Quand le jeune Raury sortait son premier succès intitulé God’s Whisper, il s’insurgeait contre une grosse colère de sa mère l’ayant attrapé en train de consommer des substances illicites. De la révolte d’un sale gamin émergea alors un titre caméléon, à la voix et au message passionné. Ce que Raury abandonne au glamour, il le gagne en éloquence. Très vite, celui qui se définit comme le messie de sa génération (une génération dite "Indigo"), a commencé à affirmer vouloir devenir l’un des plus grands lyricistes, sinon le plus grand. Quelque mois plus tard, adoubé par Kanye West (la mégalomanie rapproche) et plusieurs premières parties avec OutKast, Raury sortait enfin son premier LP, évidemment intitulé Indigo Child.
Première surprise, les 9 titres (+ 4 interludes) de celui-ci sont proposés en téléchargement gratuit sur le site du jeune artiste. Une démarche louable, qui n’est pas sans s’inscrire dans sa démarche quelque peu hétéroclite.
Musicalement, "God’s Whisper" fut un titre riche, fleurant la jeunesse et toute l’impunité sous-entendue par celle-ci. Largement porté par des cris variés, des claps et une grosse percussion au rythme régulier, le chant distant du musicien presque mystique, convoquait une atmosphère échaudée et surtout ultra passionnée ! "Indigo Child" s’insère dans cette même brèche et tente de ré exploiter ce mouvement sonique avec plus ou moins de succès. "War Pt.1" seconde piste d’ouverture, annonce très vite la couleur avec ses paroles "We’re Together, we ‘re the truth / We’re forever, we’re the youth".
Mais entendons-nous bien, si l’effet atteint n’est pas forcément celui de son titre précédent, des titres comme "Cigarette Song" conjurent des similitudes frappantes d’avec la Nu’Soul de Me’Shell Ndgeocello. Une comparaison fortuite, d’autant plus que tout comme pour l’impératrice de la Nu’Soul, les vocalismes de Raury tendent vers un androgynisme incertain alors que les rythmes singent facilement des rythmiques Rock and Roll ("Chariots of Fire").
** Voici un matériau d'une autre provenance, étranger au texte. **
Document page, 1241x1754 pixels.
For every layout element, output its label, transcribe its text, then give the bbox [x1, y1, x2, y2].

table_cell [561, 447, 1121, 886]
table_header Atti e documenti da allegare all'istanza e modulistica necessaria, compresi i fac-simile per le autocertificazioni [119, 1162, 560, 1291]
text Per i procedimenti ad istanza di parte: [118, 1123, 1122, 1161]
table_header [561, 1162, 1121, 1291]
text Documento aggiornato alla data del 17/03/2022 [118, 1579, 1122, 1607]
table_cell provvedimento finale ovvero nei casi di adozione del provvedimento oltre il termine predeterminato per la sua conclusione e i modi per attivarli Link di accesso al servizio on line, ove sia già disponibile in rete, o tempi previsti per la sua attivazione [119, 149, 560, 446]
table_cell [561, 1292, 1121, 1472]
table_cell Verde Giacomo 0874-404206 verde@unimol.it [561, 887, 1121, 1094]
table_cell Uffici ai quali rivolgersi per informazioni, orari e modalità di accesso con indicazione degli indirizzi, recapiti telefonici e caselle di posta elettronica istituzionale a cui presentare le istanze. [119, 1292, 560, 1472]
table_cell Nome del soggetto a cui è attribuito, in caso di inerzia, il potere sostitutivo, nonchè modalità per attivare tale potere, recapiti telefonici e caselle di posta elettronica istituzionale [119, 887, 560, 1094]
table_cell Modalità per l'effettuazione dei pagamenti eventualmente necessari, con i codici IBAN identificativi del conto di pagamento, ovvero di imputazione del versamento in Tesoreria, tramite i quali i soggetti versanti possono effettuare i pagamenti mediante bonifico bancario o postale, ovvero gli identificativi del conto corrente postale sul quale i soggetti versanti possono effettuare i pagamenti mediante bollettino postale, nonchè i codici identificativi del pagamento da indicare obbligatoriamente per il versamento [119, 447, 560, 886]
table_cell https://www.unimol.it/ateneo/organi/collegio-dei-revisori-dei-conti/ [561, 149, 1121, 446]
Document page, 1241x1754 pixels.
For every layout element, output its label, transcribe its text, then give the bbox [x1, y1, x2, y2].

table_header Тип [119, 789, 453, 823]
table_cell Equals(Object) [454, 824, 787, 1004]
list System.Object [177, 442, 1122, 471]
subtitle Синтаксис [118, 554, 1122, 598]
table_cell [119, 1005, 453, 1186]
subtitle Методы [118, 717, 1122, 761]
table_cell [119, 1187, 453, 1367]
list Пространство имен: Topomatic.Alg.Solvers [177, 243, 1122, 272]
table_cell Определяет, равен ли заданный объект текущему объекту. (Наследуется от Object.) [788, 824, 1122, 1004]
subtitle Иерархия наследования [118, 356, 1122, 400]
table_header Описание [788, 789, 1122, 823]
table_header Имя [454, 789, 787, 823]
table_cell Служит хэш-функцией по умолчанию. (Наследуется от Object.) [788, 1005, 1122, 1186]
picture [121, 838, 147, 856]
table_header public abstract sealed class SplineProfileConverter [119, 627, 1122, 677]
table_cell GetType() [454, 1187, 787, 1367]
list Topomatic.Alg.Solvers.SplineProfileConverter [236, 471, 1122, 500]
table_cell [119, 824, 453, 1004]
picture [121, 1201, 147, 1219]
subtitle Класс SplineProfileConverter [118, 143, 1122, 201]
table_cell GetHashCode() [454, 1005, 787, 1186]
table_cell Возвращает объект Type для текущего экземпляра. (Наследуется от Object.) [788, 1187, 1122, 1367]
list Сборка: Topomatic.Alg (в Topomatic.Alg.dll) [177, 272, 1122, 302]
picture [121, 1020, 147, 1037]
Une vérité qui place alors Raury comme l’héritier d’une culture musicale melting-pot, situé à des lieux de l’univers hip-hop où l’on aurait voulu le cantonner. A l’écoute, "Wildfire" ou l’excellent titre d’ouverture "Armor", conjuguent diverses inspirations dans un équilibre et une symbiose impressionnante. On y découvrira une musicalité plurielle au sein de laquelle les genres se rencontrent et s’accommodent les uns aux autres sans jamais se heurter.
Mais Raury reste le sale gosse qui a grandi dans la banlieue d’Atlanta et subi les réprimandes de sa mère, comme en témoigne les quatre interludes. Véritable plongée dans la vie personnelle de l’artiste, on l’entend ergoter avec sa mère qui ne goûte pas la lubie musicale de son fils. Un passage qui n’est pas sans diminuer cette impression de mégalomanie dégagée par le jeune homme. Et participe, au contraire, à l’image de rêveur incorrigible, collant à la perfection au jeune chanteur.
Vous l’aurez compris, Indigo Child est un album né des frustrations de Raury. Frustration, face à sa mère, à sa jeunesse, ses doutes et surtout son rêve. Somme toute derrière l’impétuosité de sa jeunesse, existe aussi un grand romantique.